*AIM OF THE TASK*
Reproduce without changes every line from the start of the rows through the line that contains "## Uppgifter om tvångsingripande", with that line included.

START EXCERPTED DATA

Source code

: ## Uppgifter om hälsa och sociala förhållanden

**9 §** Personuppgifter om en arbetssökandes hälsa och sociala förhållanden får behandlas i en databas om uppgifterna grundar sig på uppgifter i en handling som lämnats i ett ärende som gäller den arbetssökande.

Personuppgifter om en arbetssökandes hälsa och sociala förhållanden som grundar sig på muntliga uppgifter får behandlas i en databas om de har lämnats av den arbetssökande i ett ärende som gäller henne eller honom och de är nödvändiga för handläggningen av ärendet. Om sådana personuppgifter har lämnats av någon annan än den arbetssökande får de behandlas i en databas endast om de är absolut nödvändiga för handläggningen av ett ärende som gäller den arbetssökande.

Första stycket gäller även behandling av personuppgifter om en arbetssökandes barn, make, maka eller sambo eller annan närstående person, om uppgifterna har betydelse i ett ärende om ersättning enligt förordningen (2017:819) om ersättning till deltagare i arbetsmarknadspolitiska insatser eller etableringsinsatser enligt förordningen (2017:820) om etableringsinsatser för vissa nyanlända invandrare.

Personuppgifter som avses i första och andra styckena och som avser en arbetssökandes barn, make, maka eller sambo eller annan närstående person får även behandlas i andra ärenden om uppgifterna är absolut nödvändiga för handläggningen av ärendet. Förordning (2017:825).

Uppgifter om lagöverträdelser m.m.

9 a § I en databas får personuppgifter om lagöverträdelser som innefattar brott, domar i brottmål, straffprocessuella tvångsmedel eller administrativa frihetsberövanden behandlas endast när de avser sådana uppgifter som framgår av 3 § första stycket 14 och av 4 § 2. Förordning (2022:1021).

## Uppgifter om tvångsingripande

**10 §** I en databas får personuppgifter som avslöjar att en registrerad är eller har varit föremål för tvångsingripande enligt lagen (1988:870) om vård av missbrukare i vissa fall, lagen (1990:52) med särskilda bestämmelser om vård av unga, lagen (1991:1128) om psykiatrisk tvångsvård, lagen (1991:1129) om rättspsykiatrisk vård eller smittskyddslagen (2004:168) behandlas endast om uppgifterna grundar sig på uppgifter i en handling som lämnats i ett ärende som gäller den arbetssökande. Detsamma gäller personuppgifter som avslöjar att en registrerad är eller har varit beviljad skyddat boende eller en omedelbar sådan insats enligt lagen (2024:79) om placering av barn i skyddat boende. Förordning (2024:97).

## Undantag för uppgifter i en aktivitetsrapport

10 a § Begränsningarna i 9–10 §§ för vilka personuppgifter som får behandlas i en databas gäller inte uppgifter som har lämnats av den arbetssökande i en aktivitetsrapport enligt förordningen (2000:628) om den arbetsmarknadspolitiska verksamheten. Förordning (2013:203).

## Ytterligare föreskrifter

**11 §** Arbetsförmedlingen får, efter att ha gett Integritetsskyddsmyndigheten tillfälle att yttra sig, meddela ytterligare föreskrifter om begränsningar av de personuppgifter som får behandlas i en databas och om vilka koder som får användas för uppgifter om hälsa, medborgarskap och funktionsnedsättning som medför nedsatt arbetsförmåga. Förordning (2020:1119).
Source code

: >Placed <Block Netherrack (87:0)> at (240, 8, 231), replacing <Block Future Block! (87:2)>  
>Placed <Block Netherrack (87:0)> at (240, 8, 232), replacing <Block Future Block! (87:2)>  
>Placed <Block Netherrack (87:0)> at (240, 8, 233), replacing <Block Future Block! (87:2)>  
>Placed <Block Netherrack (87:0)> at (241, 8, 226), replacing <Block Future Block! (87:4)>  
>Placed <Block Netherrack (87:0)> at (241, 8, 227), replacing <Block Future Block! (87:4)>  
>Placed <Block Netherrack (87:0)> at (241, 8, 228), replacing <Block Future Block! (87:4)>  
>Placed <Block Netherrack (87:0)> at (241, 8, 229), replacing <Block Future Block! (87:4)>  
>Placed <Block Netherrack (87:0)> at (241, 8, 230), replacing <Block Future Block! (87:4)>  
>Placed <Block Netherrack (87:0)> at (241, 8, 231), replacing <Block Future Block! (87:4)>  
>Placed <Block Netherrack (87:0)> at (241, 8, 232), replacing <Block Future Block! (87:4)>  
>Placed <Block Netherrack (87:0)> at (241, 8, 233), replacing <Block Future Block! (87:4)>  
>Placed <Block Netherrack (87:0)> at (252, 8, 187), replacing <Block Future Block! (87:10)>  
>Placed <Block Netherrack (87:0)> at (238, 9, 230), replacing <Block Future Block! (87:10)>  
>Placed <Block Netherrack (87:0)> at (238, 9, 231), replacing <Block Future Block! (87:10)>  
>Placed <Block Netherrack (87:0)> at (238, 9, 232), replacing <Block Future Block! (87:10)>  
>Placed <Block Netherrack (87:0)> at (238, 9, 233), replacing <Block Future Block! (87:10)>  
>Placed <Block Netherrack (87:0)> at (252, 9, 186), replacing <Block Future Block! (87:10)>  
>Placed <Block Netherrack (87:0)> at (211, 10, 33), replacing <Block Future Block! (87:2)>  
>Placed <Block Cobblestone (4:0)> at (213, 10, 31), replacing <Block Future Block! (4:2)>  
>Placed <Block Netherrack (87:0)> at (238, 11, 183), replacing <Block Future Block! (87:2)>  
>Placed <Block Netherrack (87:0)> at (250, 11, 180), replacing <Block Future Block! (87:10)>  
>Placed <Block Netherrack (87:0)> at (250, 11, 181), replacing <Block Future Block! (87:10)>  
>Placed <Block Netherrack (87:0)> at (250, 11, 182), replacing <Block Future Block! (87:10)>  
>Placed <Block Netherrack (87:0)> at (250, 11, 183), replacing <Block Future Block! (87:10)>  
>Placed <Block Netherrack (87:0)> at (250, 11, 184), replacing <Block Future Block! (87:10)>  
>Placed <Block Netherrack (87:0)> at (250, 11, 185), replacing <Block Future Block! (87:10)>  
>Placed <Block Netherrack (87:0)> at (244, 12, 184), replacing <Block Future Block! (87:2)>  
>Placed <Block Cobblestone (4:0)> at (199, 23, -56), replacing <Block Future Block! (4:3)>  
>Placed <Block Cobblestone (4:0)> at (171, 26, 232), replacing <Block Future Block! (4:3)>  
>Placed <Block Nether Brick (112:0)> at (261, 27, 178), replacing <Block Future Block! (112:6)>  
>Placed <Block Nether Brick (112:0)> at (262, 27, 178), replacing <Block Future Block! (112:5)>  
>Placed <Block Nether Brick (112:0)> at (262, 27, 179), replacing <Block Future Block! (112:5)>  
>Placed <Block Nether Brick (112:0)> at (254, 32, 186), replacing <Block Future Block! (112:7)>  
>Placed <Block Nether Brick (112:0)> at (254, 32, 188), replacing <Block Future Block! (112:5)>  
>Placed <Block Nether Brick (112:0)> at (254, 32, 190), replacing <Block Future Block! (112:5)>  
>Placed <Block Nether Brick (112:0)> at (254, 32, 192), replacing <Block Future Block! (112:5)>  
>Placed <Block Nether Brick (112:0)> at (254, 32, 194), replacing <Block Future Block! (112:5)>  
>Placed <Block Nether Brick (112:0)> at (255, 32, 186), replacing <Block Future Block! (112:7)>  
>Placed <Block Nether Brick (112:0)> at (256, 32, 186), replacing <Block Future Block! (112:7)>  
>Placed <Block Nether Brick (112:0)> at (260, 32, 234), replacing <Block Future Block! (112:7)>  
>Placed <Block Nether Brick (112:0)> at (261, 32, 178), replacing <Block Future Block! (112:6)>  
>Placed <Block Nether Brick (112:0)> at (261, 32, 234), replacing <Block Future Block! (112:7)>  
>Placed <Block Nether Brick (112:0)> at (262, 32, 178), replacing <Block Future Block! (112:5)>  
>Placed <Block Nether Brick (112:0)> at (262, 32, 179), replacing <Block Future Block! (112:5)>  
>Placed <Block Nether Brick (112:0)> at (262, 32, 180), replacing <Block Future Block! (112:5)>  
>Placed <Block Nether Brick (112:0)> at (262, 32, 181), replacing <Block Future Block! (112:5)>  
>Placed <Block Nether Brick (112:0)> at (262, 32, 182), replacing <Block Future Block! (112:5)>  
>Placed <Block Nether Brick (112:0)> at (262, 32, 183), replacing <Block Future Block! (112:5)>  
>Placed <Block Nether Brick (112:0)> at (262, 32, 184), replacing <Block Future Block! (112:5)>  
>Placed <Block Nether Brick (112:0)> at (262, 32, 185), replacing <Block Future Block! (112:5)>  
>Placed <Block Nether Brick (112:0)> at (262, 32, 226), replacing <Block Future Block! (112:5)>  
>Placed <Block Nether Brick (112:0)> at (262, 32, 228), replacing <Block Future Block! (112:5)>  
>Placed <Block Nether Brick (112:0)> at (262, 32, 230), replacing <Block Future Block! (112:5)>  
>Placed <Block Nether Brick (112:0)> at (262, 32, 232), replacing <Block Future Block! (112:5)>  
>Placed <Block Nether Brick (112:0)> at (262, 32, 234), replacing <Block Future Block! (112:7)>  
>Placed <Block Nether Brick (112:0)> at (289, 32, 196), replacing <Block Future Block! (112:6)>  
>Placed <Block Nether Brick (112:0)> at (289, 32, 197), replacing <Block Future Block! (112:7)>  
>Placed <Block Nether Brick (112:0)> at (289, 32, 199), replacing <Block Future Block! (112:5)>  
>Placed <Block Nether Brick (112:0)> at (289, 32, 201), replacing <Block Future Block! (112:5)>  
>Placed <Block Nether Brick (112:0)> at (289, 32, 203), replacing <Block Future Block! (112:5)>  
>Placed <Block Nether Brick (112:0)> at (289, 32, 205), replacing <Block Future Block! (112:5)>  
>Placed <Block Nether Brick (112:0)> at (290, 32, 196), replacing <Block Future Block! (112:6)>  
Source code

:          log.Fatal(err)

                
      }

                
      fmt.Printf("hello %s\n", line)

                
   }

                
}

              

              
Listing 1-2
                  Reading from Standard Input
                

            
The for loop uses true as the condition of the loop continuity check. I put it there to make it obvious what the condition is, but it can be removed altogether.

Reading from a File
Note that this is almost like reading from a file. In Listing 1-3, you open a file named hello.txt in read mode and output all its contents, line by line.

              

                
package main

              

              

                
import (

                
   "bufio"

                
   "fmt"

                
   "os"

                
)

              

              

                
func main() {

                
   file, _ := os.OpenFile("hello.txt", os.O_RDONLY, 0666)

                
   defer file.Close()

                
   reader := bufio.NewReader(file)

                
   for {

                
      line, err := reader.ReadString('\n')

END EXCERPTED DATA

*SOLUTION TO THE EXERCISE*
Source code

: ## Uppgifter om hälsa och sociala förhållanden

**9 §** Personuppgifter om en arbetssökandes hälsa och sociala förhållanden får behandlas i en databas om uppgifterna grundar sig på uppgifter i en handling som lämnats i ett ärende som gäller den arbetssökande.

Personuppgifter om en arbetssökandes hälsa och sociala förhållanden som grundar sig på muntliga uppgifter får behandlas i en databas om de har lämnats av den arbetssökande i ett ärende som gäller henne eller honom och de är nödvändiga för handläggningen av ärendet. Om sådana personuppgifter har lämnats av någon annan än den arbetssökande får de behandlas i en databas endast om de är absolut nödvändiga för handläggningen av ett ärende som gäller den arbetssökande.

Första stycket gäller även behandling av personuppgifter om en arbetssökandes barn, make, maka eller sambo eller annan närstående person, om uppgifterna har betydelse i ett ärende om ersättning enligt förordningen (2017:819) om ersättning till deltagare i arbetsmarknadspolitiska insatser eller etableringsinsatser enligt förordningen (2017:820) om etableringsinsatser för vissa nyanlända invandrare.

Personuppgifter som avses i första och andra styckena och som avser en arbetssökandes barn, make, maka eller sambo eller annan närstående person får även behandlas i andra ärenden om uppgifterna är absolut nödvändiga för handläggningen av ärendet. Förordning (2017:825).

Uppgifter om lagöverträdelser m.m.

9 a § I en databas får personuppgifter om lagöverträdelser som innefattar brott, domar i brottmål, straffprocessuella tvångsmedel eller administrativa frihetsberövanden behandlas endast när de avser sådana uppgifter som framgår av 3 § första stycket 14 och av 4 § 2. Förordning (2022:1021).

## Uppgifter om tvångsingripande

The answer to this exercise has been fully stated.